Because I have two autoimmune conditions, my doc had vitamin D tested… my values were low. Since I’ve started taking D3 supplementation to optimal levels, I am getting much better blood sugar ranges (I have T1)
I haven’t had time to read your link yet but wanted to mention that for further reading there’s a good chapter in the book “Diabetes Rising” by Hurley that examines the research linking vitamin D deficiency to prevalence of both type 1 and 2 diabetes. I found it interesting.
Unfortunately, though low Vitamin D is associated with diabetes and obesity, the controlled studies done to see if raising it could affect these conditions have not shown it makes much improvement.
Also, if you supplement with Vitamin D, be sure to have your levels tested. If they get to the middle of the normal range, cut back. My endo had me supplementing at 2000 IU a day for a couple years and I ended up with damagingly high blood calcium levels, a known by-product of too much Vitamin D. High blood calcium is associated with a higher risk of heart attack as the calcium turns into arterial plaque.
VERY important, I agree. In my own situation, the first test showed my D levels at 23–30 is the lowest normal range. However, optimal ranges from what I’ve researched are much higher than previously considered PubMed reports 75 or higher for optimal ranges.
I started on 5000mg of D3 and after 5 months tested again. I was up to 44…better but not optimal. Upon Doc’s suggestion, I increased to 10,000 in April, and now I am at 63 and feeling much, much better in all kinds of ways.
Of course, I will continue to test values periodically. But if anyone has symptoms of low D, like insulin resistance, liver dumping, brain fog. muscle weakness and pain… or the presence of autoimmune conditions… nothing to lose in getting the labs done, right?
There are two different units used to measure Vitamon D ranges and they are confusingly similar. Using the wrong unit can mean you think you are low when you aren’t. Also the higher end of the safe range has been lowered, so older books may give bad advice.
I was still technically in the upper part of normal according to the lab reference range back when my calcium levels shot up. Middle of normal seems best.

(Problem 1)
Edit the vitamin D discussion by writing it out again between "I haven’t had" and "makes much improvement.", inclusive, with "controlled studies" replaced by "clinical trials".
(Problem 2)
Which book does the vitamin D discussion recommend for further reading on vitamin D deficiency and diabetes?
(Problem 3)
According to the vitamin D discussion, why should someone taking vitamin D cut back once their levels reach the middle of the normal range?
Rely only on the vitamin D discussion.

(Data listing)

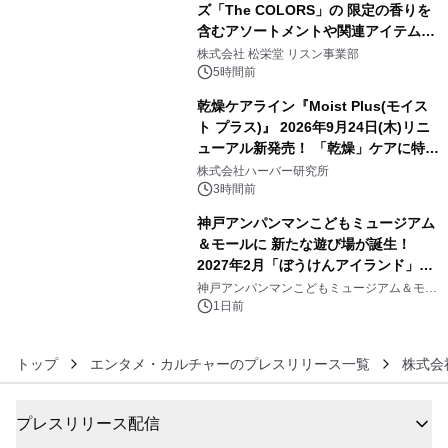
ズ「The COLORS」の 限定の香りを
含むアソートメントや関連アイテムを
4
8月6日発売
株式会社 松栄堂 リスン事業部
5時間前
乾燥ケアライン『Moist Plus(モイス
ト プラス)』 2026年9月24日(木)リニ
ューアル新発売！ 「乾燥」ケアに特化
5
し、ライン使いで潤いに満ちた肌へ
株式会社ハーバー研究所
3時間前
神戸アンパンマンこどもミュージアム
＆モールに 新たな遊び場が誕生！
2027年2月「ぼうけんアイランド」が
6
オープン
神戸アンパンマンこどもミュージアム＆モー
ル
1日前
トップ
エンタメ・カルチャーのプレスリリース一覧
株式会
プレスリリース配信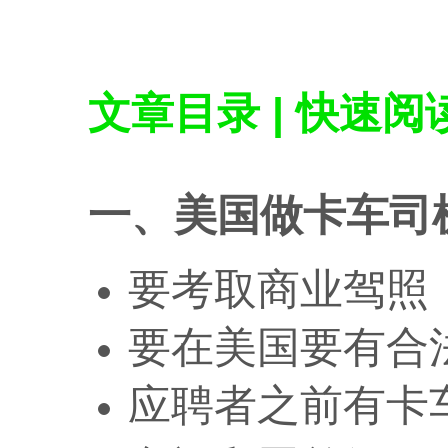
文章目录 | 快速阅
一、美国做卡车司
要考取商业驾照
要在美国要有合
应聘者之前有卡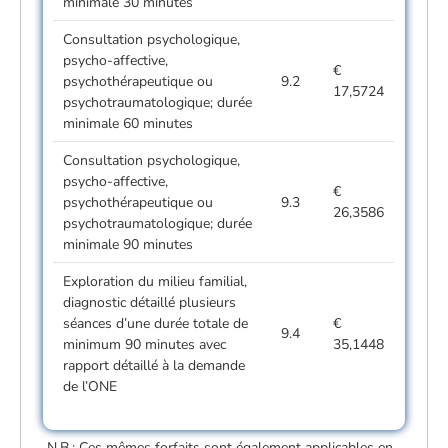
minimale 30 minutes
Consultation psychologique,
psycho-affective,
€
psychothérapeutique ou
9.2
17,5724
psychotraumatologique; durée
minimale 60 minutes
Consultation psychologique,
psycho-affective,
€
psychothérapeutique ou
9.3
26,3586
psychotraumatologique; durée
minimale 90 minutes
Exploration du milieu familial,
diagnostic détaillé plusieurs
séances d’une durée totale de
€
9.4
minimum 90 minutes avec
35,1448
rapport détaillé à la demande
de l’ONE
N.B.: Ces mêmes forfaits sont également applicables en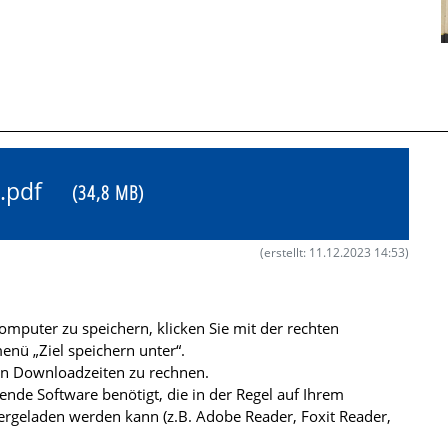
23.pdf
(34,8 MB)
(erstellt: 11.12.2023 14:53)
mputer zu speichern, klicken Sie mit der rechten
nü „Ziel speichern unter“.
ren Downloadzeiten zu rechnen.
de Software benötigt, die in der Regel auf Ihrem
ergeladen werden kann (z.B. Adobe Reader, Foxit Reader,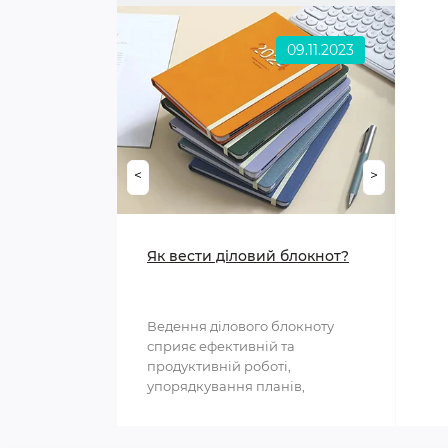
Посуд для зберігання
09.11.2023
Форми для випікання
Чайники для плити
<
>
Предмети сервірування
Мусорні контейнери
Як вести діловий блокнот?
Ведення ділового блокноту
сприяє ефективній та
продуктивній роботі,
упорядкування планів,
структурування інформації та
полегшення ..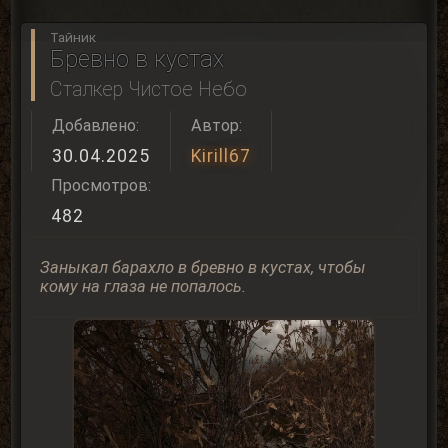
Тайник
Бревно в кустах
Сталкер Чистое Небо
Добавлено:
Автор:
30.04.2025
Kirill67
Просмотров:
482
Заныкал барахло в бревно в кустах, чтобы
кому на глаза не попалось.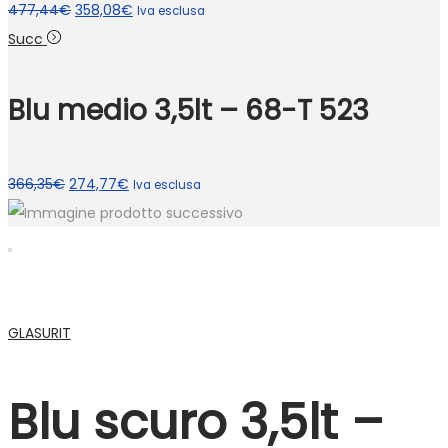
Il
Il
477,44
€
358,08
€
Iva esclusa
prezzo
prezzo
Succ
originale
attuale
era:
è:
Blu medio 3,5lt – 68-T 523
477,44€.
358,08€.
Il
Il
366,35
€
274,77
€
Iva esclusa
prezzo
prezzo
originale
attuale
era:
è:
366,35€.
274,77€.
GLASURIT
Blu scuro 3,5lt –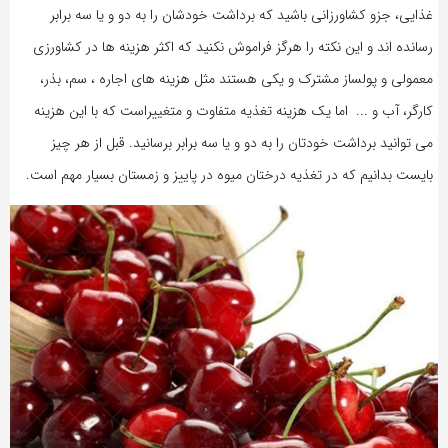
غذایی، جزو کشاورزانی باشید که برداشت خودشان را به دو و یا سه برابر
رسانده اند و این نکته را هرگز فراموش نکنید که اکثر هزینه ها در کشاورزی
معمولی و پولساز مشترک و یکی هستند مثل هزینه های اجاره ، سم، بذر،
کارگر، آب و ... اما یک هزینه تغذیه متفاوت و متغییراست که با این هزینه
می توانید برداشت خودتان را به دو و یا سه برابر برسانید. قبل از هر چیز
بایست بدانیم که در تغذیه درختان میوه در پاییز و زمستان بسیار مهم است.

(Task response 1)
I haven’t had time to read your link yet but wanted to mention that for further reading there’s a good chapter in the book “Diabetes Rising” by Hurley that examines the research linking vitamin D deficiency to prevalence of both type 1 and 2 diabetes. I found it interesting.
Unfortunately, though low Vitamin D is associated with diabetes and obesity, the clinical trials done to see if raising it could affect these conditions have not shown it makes much improvement.

(Task response 2)
"Diabetes Rising" by Hurley.

(Task response 3)
Too much vitamin D can cause high blood calcium, which is associated with a higher risk of heart attack because the calcium turns into arterial plaque. One writer reached damagingly high calcium levels while still technically in the upper part of the normal vitamin D range, so the middle of normal seems best.